◆ Work item
For the data below, say how many lines contain "Starck". Only the number should be given.

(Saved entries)
▼▼▼
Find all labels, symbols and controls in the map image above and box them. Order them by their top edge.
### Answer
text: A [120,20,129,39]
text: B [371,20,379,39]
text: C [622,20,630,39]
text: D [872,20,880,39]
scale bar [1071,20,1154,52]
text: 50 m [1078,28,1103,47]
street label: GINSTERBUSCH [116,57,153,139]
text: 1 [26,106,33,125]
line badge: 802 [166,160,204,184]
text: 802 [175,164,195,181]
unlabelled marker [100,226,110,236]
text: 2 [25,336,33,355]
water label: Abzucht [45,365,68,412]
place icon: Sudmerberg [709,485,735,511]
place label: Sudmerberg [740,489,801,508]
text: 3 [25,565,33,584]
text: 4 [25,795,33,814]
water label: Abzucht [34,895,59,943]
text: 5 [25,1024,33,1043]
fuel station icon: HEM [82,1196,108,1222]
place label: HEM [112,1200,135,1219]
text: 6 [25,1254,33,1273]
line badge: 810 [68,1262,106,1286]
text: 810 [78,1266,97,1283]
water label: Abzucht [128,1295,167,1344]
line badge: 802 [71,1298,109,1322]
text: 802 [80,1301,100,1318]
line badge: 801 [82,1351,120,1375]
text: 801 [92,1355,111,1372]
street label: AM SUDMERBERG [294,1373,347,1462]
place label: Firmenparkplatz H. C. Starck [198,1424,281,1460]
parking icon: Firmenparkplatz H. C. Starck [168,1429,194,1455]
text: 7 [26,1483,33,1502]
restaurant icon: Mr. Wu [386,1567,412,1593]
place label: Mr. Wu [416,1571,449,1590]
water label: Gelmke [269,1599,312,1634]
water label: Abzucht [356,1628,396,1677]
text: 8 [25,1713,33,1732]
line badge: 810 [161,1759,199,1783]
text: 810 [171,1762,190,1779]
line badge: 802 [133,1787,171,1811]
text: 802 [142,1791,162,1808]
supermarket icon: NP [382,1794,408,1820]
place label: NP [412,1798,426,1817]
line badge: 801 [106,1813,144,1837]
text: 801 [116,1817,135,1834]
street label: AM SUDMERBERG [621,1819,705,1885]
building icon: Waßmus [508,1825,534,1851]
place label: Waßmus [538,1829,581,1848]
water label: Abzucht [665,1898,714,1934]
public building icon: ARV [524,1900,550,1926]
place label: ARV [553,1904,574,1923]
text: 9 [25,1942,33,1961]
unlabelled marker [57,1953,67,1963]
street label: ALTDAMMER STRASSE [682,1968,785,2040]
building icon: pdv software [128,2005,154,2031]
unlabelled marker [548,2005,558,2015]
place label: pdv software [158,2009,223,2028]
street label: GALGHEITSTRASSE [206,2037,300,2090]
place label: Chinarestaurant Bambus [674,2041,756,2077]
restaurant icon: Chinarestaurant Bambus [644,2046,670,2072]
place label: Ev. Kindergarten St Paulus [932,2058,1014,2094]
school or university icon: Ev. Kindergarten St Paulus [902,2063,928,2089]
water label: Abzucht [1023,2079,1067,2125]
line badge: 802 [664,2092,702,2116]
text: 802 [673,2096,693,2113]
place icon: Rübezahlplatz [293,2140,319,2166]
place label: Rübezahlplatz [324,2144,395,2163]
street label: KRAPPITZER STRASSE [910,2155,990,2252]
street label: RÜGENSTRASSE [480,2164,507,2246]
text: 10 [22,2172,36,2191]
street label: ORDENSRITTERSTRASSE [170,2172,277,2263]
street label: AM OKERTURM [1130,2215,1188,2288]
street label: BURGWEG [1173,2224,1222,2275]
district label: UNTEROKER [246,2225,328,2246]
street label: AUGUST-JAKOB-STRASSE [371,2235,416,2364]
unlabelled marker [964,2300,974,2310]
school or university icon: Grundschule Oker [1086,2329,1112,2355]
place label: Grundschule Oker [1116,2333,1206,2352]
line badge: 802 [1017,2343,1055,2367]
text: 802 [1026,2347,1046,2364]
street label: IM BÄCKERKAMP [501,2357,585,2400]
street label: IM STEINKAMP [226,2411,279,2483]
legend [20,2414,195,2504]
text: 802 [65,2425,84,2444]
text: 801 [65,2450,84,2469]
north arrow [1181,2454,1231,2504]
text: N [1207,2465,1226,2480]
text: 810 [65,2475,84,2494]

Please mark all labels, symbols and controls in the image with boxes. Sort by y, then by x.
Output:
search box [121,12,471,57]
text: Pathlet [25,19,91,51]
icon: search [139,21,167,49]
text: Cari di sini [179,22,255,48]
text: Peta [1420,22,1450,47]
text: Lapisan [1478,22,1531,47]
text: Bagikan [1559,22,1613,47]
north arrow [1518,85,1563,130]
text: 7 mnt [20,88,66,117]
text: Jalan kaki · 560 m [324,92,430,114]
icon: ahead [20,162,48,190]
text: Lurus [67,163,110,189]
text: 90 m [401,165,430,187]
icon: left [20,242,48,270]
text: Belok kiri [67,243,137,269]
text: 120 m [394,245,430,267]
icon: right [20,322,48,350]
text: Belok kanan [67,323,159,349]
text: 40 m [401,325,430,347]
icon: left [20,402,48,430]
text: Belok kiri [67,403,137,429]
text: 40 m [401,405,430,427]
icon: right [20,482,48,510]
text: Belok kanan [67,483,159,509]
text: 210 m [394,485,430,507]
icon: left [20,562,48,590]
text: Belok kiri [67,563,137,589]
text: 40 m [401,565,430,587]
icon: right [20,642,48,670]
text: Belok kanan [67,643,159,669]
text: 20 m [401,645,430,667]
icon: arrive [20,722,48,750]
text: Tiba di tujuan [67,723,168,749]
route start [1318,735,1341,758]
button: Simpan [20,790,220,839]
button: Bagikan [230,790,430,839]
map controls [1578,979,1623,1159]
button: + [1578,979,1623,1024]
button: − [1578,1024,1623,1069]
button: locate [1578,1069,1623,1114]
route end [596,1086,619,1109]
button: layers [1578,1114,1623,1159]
▲▲▲
◆ Exercise output
2